(Text segment Opens)
Victorian reforms to deliver marriage equality for trans people 

Victorian reforms to deliver marriage equality for trans people 

Transgender Victorians may soon be able to stay married to the person they love when they change their birth certificate to reflect who they are.

The Andrews Government is set to eliminate an anomaly in Victoria’s birth certificate laws that requires anyone wishing to change their gender to be unmarried.

Transgender Victoria's Chair Brenda Appleton said, "We welcome this important reform that – if passed – will mean that trans and gender diverse Victorians will no longer have to make an impossible choice between staying married to the person they love and being legally recognised as their true gender."

This step follows the passage of marriage equality late last year, and in line with a broader trend of governments moving to ensure transgender people can access identification that reflects who they are.

"This is a welcome change that means trans and gender diverse people will be free to live as their true selves, while remaining committed to the person they fell in love with," said Anna Brown, Director of Legal Advocacy at the Human Rights Law Centre.
(Text segment Closes)
(Data excerpts Opens)
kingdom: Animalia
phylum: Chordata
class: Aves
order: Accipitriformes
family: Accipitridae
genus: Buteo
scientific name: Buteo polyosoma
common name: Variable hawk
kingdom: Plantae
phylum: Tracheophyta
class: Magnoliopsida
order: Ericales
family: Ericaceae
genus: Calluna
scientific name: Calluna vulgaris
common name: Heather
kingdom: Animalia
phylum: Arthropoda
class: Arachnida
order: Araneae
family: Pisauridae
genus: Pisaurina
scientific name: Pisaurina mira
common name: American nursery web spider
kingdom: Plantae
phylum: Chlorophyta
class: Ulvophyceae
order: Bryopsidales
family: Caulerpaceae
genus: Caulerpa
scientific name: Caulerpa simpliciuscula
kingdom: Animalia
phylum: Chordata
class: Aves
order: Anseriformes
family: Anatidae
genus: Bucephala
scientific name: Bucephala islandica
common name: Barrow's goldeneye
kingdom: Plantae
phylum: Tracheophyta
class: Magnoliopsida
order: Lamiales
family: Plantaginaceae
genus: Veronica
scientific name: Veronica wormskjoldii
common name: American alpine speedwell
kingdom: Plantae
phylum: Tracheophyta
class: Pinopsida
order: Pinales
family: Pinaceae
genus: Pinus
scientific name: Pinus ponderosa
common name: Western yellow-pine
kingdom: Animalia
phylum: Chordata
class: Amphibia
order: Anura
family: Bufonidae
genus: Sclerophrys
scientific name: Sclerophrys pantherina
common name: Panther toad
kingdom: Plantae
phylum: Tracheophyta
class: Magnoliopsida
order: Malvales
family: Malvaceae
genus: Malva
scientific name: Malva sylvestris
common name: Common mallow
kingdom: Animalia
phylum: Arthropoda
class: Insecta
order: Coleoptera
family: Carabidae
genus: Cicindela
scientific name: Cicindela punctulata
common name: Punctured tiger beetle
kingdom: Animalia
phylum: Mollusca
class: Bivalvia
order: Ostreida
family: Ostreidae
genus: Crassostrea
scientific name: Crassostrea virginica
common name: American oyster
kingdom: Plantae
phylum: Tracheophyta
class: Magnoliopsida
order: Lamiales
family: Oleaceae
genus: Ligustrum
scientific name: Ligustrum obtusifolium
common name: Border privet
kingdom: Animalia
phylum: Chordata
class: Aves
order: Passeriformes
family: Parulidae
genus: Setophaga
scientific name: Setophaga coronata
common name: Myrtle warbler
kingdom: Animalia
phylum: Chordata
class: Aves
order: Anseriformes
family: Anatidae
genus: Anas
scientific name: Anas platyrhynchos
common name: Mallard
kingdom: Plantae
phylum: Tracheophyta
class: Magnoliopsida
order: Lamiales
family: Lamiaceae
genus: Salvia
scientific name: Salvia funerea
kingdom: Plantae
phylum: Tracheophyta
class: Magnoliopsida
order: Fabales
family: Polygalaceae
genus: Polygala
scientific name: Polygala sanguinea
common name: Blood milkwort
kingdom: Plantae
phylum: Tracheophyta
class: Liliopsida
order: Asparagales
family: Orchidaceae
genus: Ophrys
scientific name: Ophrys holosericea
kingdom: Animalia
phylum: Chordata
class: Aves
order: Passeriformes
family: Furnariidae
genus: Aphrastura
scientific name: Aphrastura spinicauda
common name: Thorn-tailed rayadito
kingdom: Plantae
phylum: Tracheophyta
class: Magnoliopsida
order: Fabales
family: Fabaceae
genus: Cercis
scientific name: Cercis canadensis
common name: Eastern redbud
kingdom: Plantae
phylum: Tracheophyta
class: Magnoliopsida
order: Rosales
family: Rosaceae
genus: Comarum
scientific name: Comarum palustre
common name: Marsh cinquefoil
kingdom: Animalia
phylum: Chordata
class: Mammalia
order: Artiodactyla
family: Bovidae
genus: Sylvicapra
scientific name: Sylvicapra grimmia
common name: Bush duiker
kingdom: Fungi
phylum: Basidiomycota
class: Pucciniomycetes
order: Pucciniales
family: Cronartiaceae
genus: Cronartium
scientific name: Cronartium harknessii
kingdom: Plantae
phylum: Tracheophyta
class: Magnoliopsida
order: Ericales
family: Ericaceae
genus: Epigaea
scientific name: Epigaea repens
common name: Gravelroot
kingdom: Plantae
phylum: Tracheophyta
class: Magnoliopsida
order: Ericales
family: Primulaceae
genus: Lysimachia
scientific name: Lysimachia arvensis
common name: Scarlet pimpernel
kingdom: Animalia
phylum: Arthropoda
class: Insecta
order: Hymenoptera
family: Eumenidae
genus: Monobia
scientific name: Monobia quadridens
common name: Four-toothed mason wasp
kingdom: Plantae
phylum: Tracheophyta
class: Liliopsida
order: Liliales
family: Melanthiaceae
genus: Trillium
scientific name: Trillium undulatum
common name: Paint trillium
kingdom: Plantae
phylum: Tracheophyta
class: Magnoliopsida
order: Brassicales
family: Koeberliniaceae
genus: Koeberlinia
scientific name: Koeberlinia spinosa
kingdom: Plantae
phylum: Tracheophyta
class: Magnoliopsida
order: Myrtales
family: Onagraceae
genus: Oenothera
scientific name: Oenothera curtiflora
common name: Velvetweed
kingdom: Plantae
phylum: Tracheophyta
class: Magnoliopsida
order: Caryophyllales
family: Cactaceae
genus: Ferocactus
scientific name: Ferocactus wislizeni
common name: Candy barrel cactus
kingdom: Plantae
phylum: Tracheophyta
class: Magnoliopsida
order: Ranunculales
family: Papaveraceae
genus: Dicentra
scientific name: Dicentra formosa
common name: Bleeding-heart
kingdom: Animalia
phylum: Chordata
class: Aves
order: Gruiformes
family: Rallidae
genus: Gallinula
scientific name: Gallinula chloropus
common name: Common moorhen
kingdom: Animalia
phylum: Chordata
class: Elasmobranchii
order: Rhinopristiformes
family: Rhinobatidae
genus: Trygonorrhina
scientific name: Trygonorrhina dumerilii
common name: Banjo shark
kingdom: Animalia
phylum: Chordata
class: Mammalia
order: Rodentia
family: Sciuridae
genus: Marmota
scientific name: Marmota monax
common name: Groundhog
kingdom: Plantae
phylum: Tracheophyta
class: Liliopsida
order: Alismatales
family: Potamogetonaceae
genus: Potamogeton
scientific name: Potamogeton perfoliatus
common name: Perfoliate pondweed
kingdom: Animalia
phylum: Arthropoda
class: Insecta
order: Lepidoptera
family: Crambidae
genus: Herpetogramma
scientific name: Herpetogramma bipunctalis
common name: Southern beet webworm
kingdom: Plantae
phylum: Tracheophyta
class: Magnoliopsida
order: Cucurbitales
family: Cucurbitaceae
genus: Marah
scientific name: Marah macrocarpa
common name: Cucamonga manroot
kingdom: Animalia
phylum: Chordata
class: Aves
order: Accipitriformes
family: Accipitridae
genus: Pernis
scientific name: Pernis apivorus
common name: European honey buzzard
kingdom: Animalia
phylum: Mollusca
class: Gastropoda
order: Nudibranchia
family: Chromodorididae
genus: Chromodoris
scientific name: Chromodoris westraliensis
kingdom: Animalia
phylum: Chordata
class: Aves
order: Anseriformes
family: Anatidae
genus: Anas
(Data excerpts Closes)
In the text on Victorian marriage equality reforms, what does the anomaly in Victoria's birth certificate laws require?

### Solution for this exercise
It requires anyone wishing to change their gender to be unmarried.